Pass truncate_stop=True to strip any codons after the first stop codon:

# truncate_stop=False
# ATGTAAAAA → M * K
# truncate_stop=True
# ATGTAAAAA → M * (stop retained but truncated inclusive)
aa_trunc = sp.AA.translate(cds, truncate_stop=True)

OHE Ragged translation

AminoAlphabet.translate also accepts one-hot encoded ragged arrays (Ragged[np.uint8]). Provide nuc_alphabet so SeqPro knows how to decode the OHE encoding:

ohe_data = np.concatenate([sp.DNA.ohe(sp.cast_seqs(s)) for s in cds_seqs])
# ohe_data has shape (total_nucleotides, 4)

cds_ohe = Ragged.from_lengths(ohe_data, lengths)
aa_ohe = sp.AA.translate(cds_ohe, nuc_alphabet=sp.DNA)

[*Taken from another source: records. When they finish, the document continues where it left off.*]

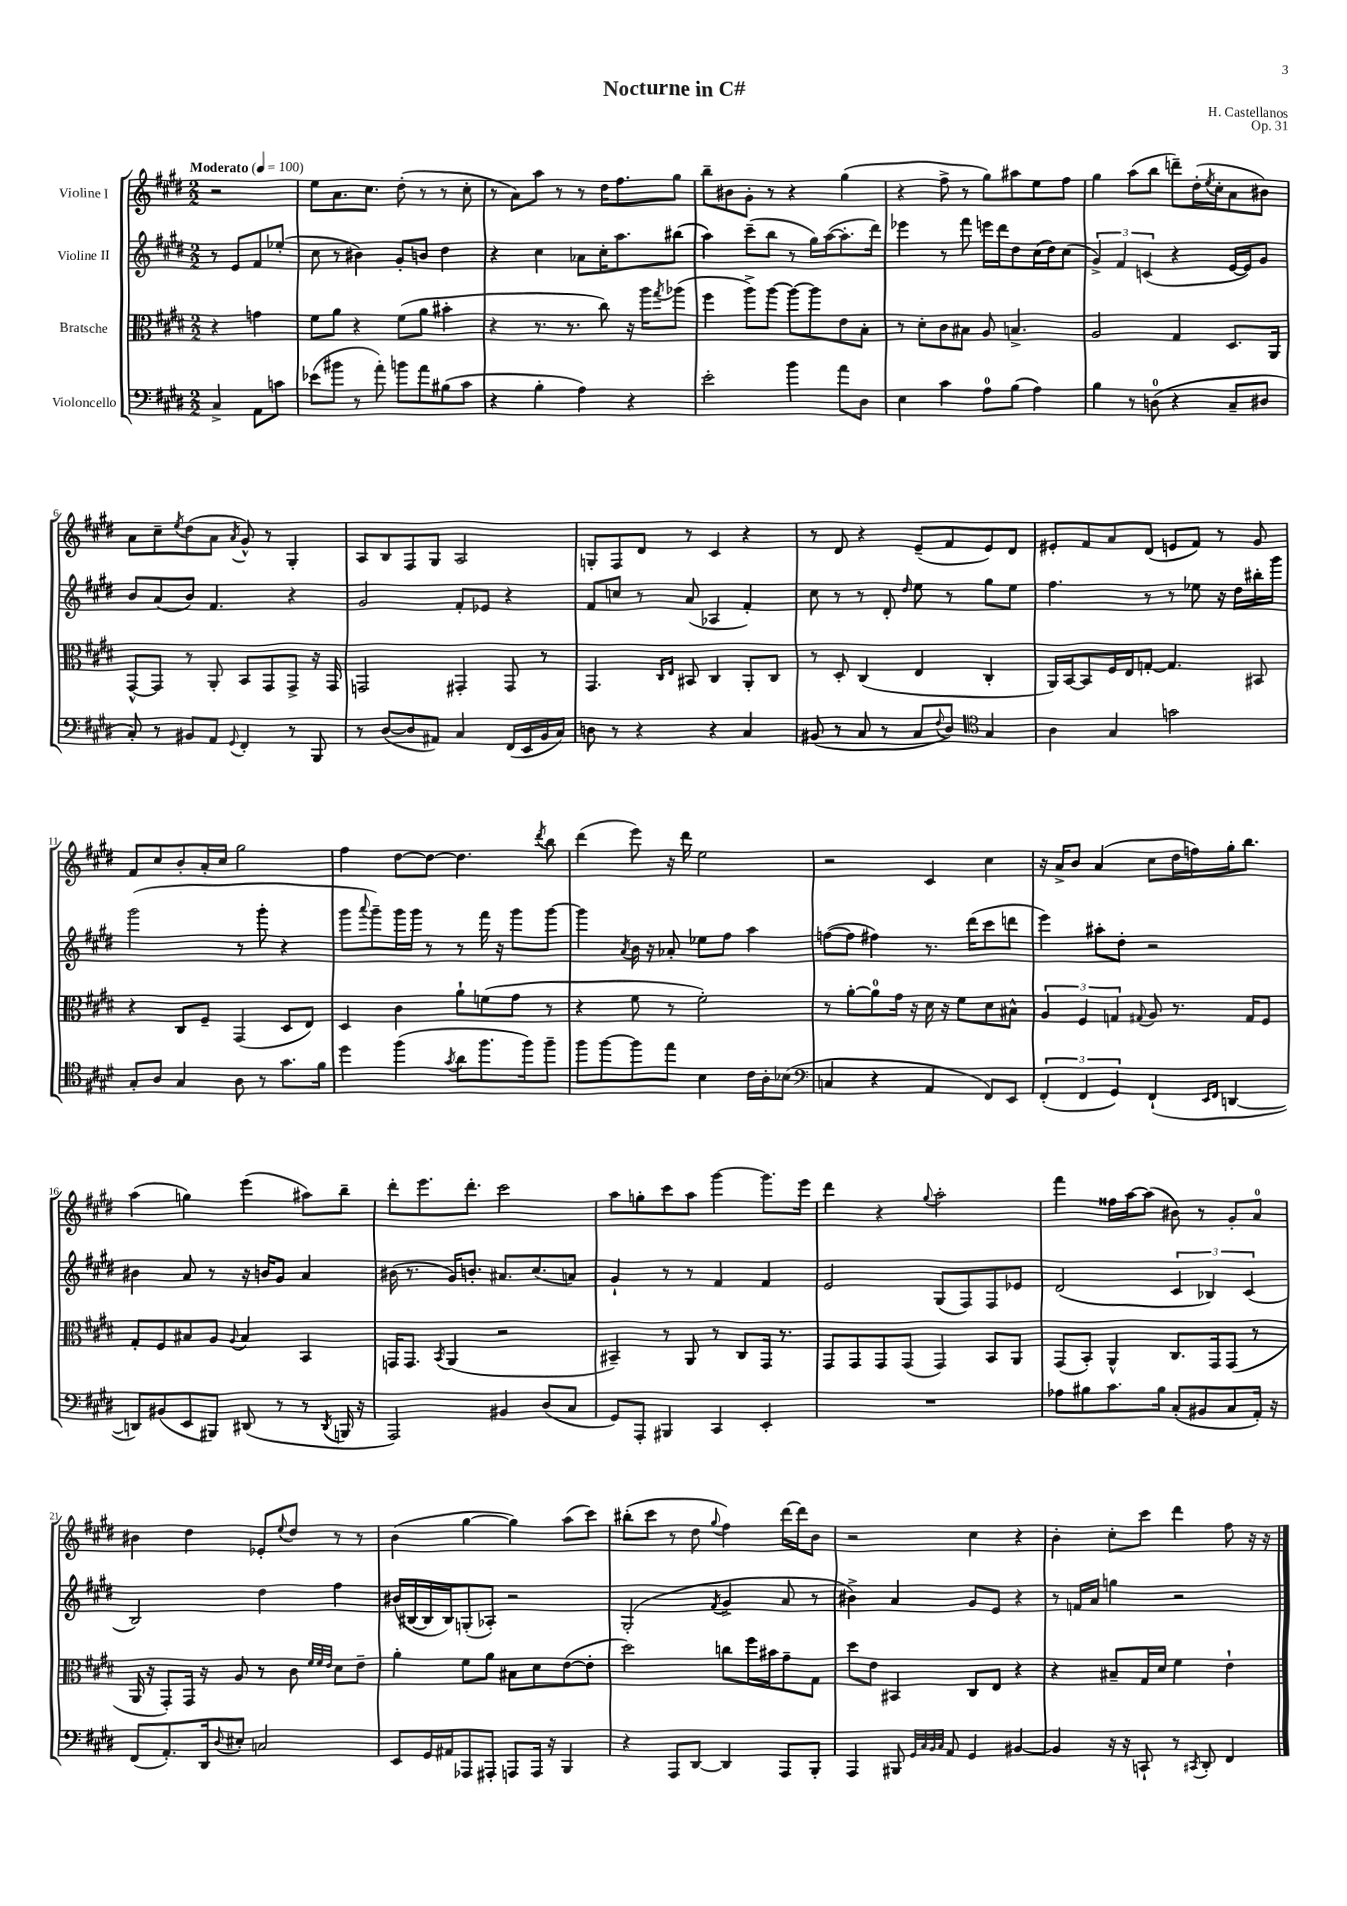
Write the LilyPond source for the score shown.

\header { title = "Nocturne in C#" composer = "H. Castellanos" opus = "Op. 31" }
<<
\new StaffGroup <<
\new Staff = "s0" \with { instrumentName = "Violine I" } {
    \clef treble \key e \major \numericTimeSignature \time 2/2 \partial 2 \tempo "Moderato" 4 = 100
    r2 |
    e''8 a'8. cis''8. dis''8-.( r8 r8 cis''8-. |
    r8 a'8) a''8 r8 r8 dis''16 fis''8. gis''8 |
    b''8-- bis'8 gis'8-. r8 r4 gis''4( |
    r4 fis''8-> r8 gis''8) ais''8 e''8 fis''8 |
    gis''4 a''8( b''8 d'''8--) dis''16-.( \acciaccatura { e''8 } cis''16-. a'8 bis'8) |
    a'8 cis''8-- \acciaccatura { e''8 } dis''8( a'8 \acciaccatura { a'8 } gis'8-^) r8 gis4-. |
    a8 b8 fis8 gis8 a2 |
    g8-. fis8 dis'8 r8 cis'4 r4 |
    r8 dis'8 r4 e'8--( fis'8 e'8) dis'8 |
    eis'8-. fis'8 a'8 dis'8( e'8 fis'8) r8 gis'8 |
    fis'8 cis''8 b'8-. a'16-. cis''16 gis''2 |
    fis''4 dis''8~ dis''8~ dis''4. \acciaccatura { dis'''8 } b''8 |
    dis'''4( e'''8) r16 dis'''16 e''2 |
    r2 cis'4 cis''4 |
    r16 a'16-> b'8 a'4( cis''8 dis''16 f''16) gis''16-. b''8. |
    a''4( g''4) e'''4( ais''8) b''8-- |
    dis'''8-. e'''8. dis'''8.-. cis'''2 |
    a''8 g''8-. cis'''8 a''8 gis'''4~ gis'''8. e'''16 |
    dis'''4 r4 \appoggiatura { gis''8 } a''2-. |
    fis'''4 fisis''16 a''16~ a''8( bis'8) r8 gis'8-. a'8-0 |
    bis'4 dis''4 ees'8-. \appoggiatura { e''8 } dis''8 r8 r8 |
    b'4( gis''4~ gis''4) a''8( cis'''8) |
    bis''8-.( cis'''8 r8 dis''8 \appoggiatura { gis''8 } fis''4) dis'''16~ dis'''16 b'8 |
    r2 cis''4 r4 |
    b'4-. cis''8-. cis'''8 dis'''4 fis''8 r16 r16 \bar "|." |
}
\new Staff = "s1" \with { instrumentName = "Violine II" } {
    \clef treble \key e \major \numericTimeSignature \time 2/2 \partial 2
    r8 e'8 fis'8 ees''8-.( |
    cis''8 r8 bis'4) gis'8-. b'8 dis''4 |
    r4 cis''4 aes'8 cis''16-. a''8. bis''8( |
    a''4) cis'''8--( b''8 r8 gis''16) a''16~( a''8.-. dis'''16) |
    ees'''4 r8 fis'''8 e'''16 dis'''16 dis''8 cis''16( dis''16) cis''8( |
    \tuplet 3/2 { gis'4->) fis'4 c'4( } r4 e'16~ e'16) gis'8 |
    b'8 a'8( b'8) fis'4. r4 |
    gis'2 fis'8-. ees'8 r4 |
    fis'8 c''8 r8 a'8( aes4 fis'4-.) |
    cis''8 r8 r8 dis'8-. \grace { dis''16 } e''8 r8 gis''8 e''8 |
    fis''4. r8 r8 ees''8 r16 dis''16 bis''16-. gis'''16 |
    gis'''2( r8 gis'''8-. r4 |
    gis'''8 \appoggiatura { a'''8 } gis'''8--) gis'''16 gis'''16 r8 r8 fis'''16 r16 gis'''8 gis'''8~ |
    gis'''4 \acciaccatura { a'8 } b'16 r16 aes'8-. ees''8 fis''8 a''4 |
    f''8~( f''8 fis''4) r8. dis'''16( cis'''8 d'''8 |
    e'''4) ais''8-. dis''8-. r2 |
    bis'4 a'8 r8 r16 b'16 gis'8 a'4 |
    bis'16( r8. gis'16) b'8.-. ais'8. cis''8.( a'8) |
    gis'4-! r8 r8 fis'4 fis'4 |
    e'2 gis8( fis8) fis8 ees'8 |
    dis'2( \tuplet 3/2 { cis'4 bes4) cis'4( } |
    b2) dis''4 fis''4 |
    bis'16( bis16~ bis16 bis16) g8-.( aes8-.) r2 |
    gis2-.( \acciaccatura { fis'8 } gis'4-> a'8 r8 |
    bis'4->) a'4 gis'8 e'8 r4 |
    r8 f'16 a'16 g''4 r2 \bar "|." |
}
\new Staff = "s2" \with { instrumentName = "Bratsche" } {
    \clef alto \key e \major \numericTimeSignature \time 2/2 \partial 2
    r4 g'4 |
    fis'8 a'8 r4 fis'8( a'8 bis'4-. |
    r4 r8. r8. cis''8) r16 a''16 \acciaccatura { gis''8 } aes''8( |
    fis''4 a''8->) a''8~ a''8~ a''8 e'8 b8-. |
    r8 dis'8-. cis'8 bis8 a8 b4.-> |
    a2 gis4 dis8. a,16 |
    gis,8~-^ gis,8 r8 a,8-. b,8 gis,8 gis,8-> r16 gis,16 |
    g,2 gis,4-. gis,8 r8 |
    gis,4. \grace { cis16 e16 } bis,8 cis4 a,8-. cis8 |
    r8 dis8-. cis4( e4 cis4-. |
    a,16) b,16~ b,8 fis16 e16 g8~-. g4. bis,8 |
    r4 cis8 fis8-- gis,4( dis8 e8) |
    dis4 cis'4 a'8-! f'8( gis'8 r8 |
    r4 fis'8 r8 fis'2-.) |
    r8 a'8~-. a'8-0 gis'16 r16 dis'16 r16 fis'8 dis'8 bis8-^ |
    \tuplet 3/2 { a4 fis4 g4 } \appoggiatura { gis8 } a8 r8. gis16 fis8 |
    gis8-. fis8 bis8 a8 \appoggiatura { a8 } bis4 b,4 |
    g,16 g,8. \acciaccatura { b,8 } a,4( r2 |
    bis,4--) r8 a,8 r8 cis8 gis,16 r8. |
    gis,8 gis,8 gis,8 gis,8( gis,4) b,8 a,8 |
    gis,8( b,8-.) a,4-^ cis8. gis,16 gis,8( r8 |
    a,16 r16 gis,8-.) gis,16 r16 a8 r8 cis'8 \grace { fis'32 fis'32 e'32 } dis'8 e'8-- |
    a'4-. fis'8 a'8 bis8 dis'8 e'8~( e'8-. |
    dis''2) c''8 fis''16 bis'16 gis'8-- gis8 |
    dis''8 e'8 bis,4 cis8 e8 r4 |
    r4 bis8-- gis16 dis'16 fis'4 e'4-! \bar "|." |
}
\new Staff = "s3" \with { instrumentName = "Violoncello" } {
    \clef bass \key e \major \numericTimeSignature \time 2/2 \partial 2
    cis4-> a,8 c'8 |
    ees'8( bis'8 r8 a'8-.) b'8 a'8 bis8( cis'8 |
    r4 b4-. a4) r4 |
    e'2-. b'4 a'8 dis8 |
    e4 cis'4 a8-0 b8( a4) |
    b4 r8 d8-0( r4 cis8-- dis8 |
    cis8-.) r8 bis,8 a,8 \appoggiatura { gis,8 } fis,4-. r8 b,,8 |
    r8 dis8~( dis8 ais,8) cis4 fis,16( e,16 b,16 cis16) |
    d8 r8 r4 r4 cis4 |
    bis,8( r8 cis8 r8 cis8 \appoggiatura { fis8 } dis8) \clef tenor gis4 |
    a4 gis4 g'2 |
    gis8-. a8 gis4 a8 r8 gis'8. fis'16 |
    dis''4 fis''4( \acciaccatura { gis'8 } a'8 fis''8. fis''16) fis''8-- |
    fis''8 fis''8~ fis''8 e''8 b4 cis'16 a16-. bes8( |
    \clef bass c4 r4 a,4 fis,8) e,8 |
    \tuplet 3/2 { fis,4-.( fis,4 gis,4) } fis,4-!( \grace { e,16 fis,16 } d,4~ |
    d,8) bis,8( e,8 bis,,8) dis,8( r8 r8 \acciaccatura { dis,8 } b,,16 r16 |
    a,,2) bis,4 dis8( cis8 |
    gis,8) a,,8-. bis,,4 cis,4 e,4-. |
    R1 |
    aes8 bis8 cis'8. bis16 cis8-.( bis,8 cis8 a,16-.) r16 |
    fis,8( a,8.-.) dis,16 \appoggiatura { dis8 } eis8-. c2 |
    e,8 gis,16 ais,16 aes,,8 ais,,8-. a,,8 a,,16 r16 b,,4 |
    r4 a,,8 dis,8~ dis,4 a,,8 b,,8-. |
    a,,4 bis,,8 \grace { gis,32 cis32 b,32 cis32 } a,8 gis,4 bis,4~ |
    bis,4 r16 r16 c,8-! r8 \acciaccatura { cis,8 } dis,8-. fis,4 \bar "|." |
}
>>
>>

aa_ohe.dtype  # dtype('uint8')  — output is OHE amino acids

Record Ragged (structure-of-arrays)

A record Ragged holds multiple named fields that share the same ragged structure. This is the structure-of-arrays (SoA) pattern: one offsets array, multiple data arrays.

Building a record Ragged

Use ak.zip on two or more Ragged arrays of the same length and offsets:

import awkward as ak

scores = np.array([0.1, 0.5, 0.3, 0.8, 0.2, 0.4, 0.6, 0.9])
flags = np.array([1, 0, 1, 1, 0, 0, 1, 1], dtype=np.int8)
lengths = np.array([3, 2, 3])

r_scores = Ragged.from_lengths(scores, lengths)
r_flags = Ragged.from_lengths(flags, lengths)

rec = ak.zip({"score": r_scores, "flag": r_flags})
# ak.zip returns a Ragged automatically when inputs are Ragged

Inspecting fields

rec.shape  # (3, None)
rec.lengths  # array([3, 2, 3])

rec.dtype
# {"score": dtype('float64'), "flag": dtype('int8')}

Field access

Fields are accessed by key or attribute. Both paths are zero-copy — the returned Ragged shares the parent's offsets array:

rec["score"]  # Ragged[float64]  — key access
rec.score  # same, attribute-style

# all fields share exactly the same offsets object
assert rec["score"].offsets is rec["flag"].offsets

Flat data access

Ragged.data on a record Ragged returns a dict of flat NumPy arrays, one per field:

d = rec.data
d["score"]  # array([0.1, 0.5, 0.3, 0.8, 0.2, 0.4, 0.6, 0.9])
d["flag"]  # array([1, 0, 1, 1, 0, 0, 1, 1], dtype=int8)

For per-field operations, access the field first, then use ufuncs:

np.sqrt(rec["flag"].view(np.float32))

API reference

See the Ragged API reference for the full method and property listing.